(Records drawn from a dataset)
· · ·
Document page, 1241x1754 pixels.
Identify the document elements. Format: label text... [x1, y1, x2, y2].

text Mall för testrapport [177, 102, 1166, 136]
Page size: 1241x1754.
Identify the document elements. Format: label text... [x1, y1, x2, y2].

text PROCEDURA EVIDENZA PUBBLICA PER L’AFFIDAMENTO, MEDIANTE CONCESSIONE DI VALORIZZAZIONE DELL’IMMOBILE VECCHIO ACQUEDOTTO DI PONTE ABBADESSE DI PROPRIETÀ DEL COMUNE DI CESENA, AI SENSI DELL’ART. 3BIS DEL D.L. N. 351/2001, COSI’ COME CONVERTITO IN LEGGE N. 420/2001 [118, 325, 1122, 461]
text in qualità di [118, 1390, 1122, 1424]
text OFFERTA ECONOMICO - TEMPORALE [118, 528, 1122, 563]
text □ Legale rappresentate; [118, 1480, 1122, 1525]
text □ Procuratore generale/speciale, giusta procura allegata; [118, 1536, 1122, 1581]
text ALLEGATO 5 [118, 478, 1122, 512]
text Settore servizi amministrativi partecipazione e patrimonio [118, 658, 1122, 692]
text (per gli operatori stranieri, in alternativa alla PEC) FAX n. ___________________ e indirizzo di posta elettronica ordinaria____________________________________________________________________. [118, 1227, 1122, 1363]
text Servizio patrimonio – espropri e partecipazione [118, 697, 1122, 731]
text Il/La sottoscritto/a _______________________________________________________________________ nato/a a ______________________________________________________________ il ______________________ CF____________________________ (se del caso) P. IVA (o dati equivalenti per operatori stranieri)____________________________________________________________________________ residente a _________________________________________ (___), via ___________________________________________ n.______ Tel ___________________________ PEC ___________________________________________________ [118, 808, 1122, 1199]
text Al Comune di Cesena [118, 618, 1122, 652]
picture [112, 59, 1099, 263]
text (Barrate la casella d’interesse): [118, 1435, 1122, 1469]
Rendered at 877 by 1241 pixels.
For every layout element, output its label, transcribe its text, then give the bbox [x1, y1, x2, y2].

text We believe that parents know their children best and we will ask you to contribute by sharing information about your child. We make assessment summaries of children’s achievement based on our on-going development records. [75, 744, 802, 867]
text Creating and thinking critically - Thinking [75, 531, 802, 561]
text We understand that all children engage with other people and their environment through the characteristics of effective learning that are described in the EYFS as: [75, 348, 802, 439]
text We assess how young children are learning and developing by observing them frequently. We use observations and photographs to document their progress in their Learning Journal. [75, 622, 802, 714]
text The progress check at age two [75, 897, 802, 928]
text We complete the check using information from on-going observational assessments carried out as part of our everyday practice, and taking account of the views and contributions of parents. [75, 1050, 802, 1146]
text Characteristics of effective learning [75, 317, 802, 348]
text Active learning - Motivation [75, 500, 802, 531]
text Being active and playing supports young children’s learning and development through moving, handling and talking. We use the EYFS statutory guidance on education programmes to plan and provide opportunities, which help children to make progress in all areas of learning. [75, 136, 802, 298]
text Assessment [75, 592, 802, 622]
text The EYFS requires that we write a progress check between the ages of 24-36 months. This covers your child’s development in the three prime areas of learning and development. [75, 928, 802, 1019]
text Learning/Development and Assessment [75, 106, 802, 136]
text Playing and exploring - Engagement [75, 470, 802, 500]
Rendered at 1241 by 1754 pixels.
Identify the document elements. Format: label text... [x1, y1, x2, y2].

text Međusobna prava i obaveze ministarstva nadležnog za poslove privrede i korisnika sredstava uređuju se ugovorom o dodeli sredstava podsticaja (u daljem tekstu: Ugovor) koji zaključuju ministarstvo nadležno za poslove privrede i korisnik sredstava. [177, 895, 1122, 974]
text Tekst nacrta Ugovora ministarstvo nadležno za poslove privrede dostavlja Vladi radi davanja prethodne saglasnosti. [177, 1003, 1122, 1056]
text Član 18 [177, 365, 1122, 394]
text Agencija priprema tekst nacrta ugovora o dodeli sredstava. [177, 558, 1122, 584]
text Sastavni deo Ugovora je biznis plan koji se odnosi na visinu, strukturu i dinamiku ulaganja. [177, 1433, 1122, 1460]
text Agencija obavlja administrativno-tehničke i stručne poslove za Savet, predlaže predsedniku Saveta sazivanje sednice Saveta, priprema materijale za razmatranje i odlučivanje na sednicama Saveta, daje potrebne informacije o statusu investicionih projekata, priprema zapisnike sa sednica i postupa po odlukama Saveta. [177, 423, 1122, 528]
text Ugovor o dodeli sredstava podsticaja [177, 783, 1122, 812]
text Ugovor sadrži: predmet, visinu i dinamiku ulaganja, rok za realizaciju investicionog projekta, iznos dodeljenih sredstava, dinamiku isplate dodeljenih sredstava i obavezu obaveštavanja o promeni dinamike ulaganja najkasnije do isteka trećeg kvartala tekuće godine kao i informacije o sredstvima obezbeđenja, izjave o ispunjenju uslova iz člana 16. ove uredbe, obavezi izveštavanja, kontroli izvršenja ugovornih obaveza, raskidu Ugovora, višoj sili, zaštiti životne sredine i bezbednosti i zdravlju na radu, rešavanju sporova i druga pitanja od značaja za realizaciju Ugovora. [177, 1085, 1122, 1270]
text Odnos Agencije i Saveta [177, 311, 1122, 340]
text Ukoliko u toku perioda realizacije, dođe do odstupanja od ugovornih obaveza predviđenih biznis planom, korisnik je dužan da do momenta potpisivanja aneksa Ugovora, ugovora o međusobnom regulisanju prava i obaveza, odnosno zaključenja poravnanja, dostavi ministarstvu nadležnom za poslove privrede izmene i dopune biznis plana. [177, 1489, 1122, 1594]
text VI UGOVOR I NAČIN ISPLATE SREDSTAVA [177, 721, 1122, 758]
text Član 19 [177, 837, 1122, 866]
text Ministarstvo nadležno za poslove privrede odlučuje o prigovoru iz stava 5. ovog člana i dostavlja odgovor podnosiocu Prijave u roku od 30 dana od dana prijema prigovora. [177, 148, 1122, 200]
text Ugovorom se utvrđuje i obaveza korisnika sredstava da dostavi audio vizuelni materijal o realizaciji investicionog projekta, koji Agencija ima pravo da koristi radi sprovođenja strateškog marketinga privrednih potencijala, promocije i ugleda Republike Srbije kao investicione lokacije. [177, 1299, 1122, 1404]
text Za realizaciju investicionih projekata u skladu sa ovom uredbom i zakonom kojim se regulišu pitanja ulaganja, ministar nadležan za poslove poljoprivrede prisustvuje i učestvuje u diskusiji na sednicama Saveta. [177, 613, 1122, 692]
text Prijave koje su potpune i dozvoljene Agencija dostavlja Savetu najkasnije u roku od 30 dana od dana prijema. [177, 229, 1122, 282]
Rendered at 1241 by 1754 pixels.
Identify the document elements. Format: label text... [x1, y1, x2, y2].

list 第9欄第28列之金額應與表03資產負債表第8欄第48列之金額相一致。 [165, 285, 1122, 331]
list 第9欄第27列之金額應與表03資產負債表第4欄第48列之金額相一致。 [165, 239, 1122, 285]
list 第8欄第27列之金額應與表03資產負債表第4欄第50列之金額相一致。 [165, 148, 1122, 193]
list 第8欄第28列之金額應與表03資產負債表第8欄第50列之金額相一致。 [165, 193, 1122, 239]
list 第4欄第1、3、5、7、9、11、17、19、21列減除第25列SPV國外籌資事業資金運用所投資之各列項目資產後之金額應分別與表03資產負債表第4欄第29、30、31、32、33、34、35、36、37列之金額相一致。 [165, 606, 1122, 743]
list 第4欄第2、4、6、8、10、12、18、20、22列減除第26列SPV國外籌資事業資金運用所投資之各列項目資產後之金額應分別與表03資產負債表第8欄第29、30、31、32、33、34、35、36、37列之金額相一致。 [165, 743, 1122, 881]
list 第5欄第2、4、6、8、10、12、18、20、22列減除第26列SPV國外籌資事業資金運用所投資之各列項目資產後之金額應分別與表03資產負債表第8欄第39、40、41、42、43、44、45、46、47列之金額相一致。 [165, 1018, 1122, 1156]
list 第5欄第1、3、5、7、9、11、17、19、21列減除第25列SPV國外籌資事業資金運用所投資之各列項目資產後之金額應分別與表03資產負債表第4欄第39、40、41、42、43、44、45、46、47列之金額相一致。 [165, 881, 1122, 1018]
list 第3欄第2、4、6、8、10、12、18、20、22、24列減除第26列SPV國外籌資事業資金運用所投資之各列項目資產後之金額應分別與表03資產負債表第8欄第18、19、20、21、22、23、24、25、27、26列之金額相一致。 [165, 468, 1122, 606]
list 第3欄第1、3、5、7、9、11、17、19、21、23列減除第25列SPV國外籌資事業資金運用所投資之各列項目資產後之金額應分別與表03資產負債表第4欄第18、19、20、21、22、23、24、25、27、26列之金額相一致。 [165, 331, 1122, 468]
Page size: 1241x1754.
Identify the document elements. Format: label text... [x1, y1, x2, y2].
· · ·
What the task requires: Would you show every line in the data above that contains the string "partecipazione"?

Task response:
text Settore servizi amministrativi partecipazione e patrimonio [118, 658, 1122, 692]
text Servizio patrimonio – espropri e partecipazione [118, 697, 1122, 731]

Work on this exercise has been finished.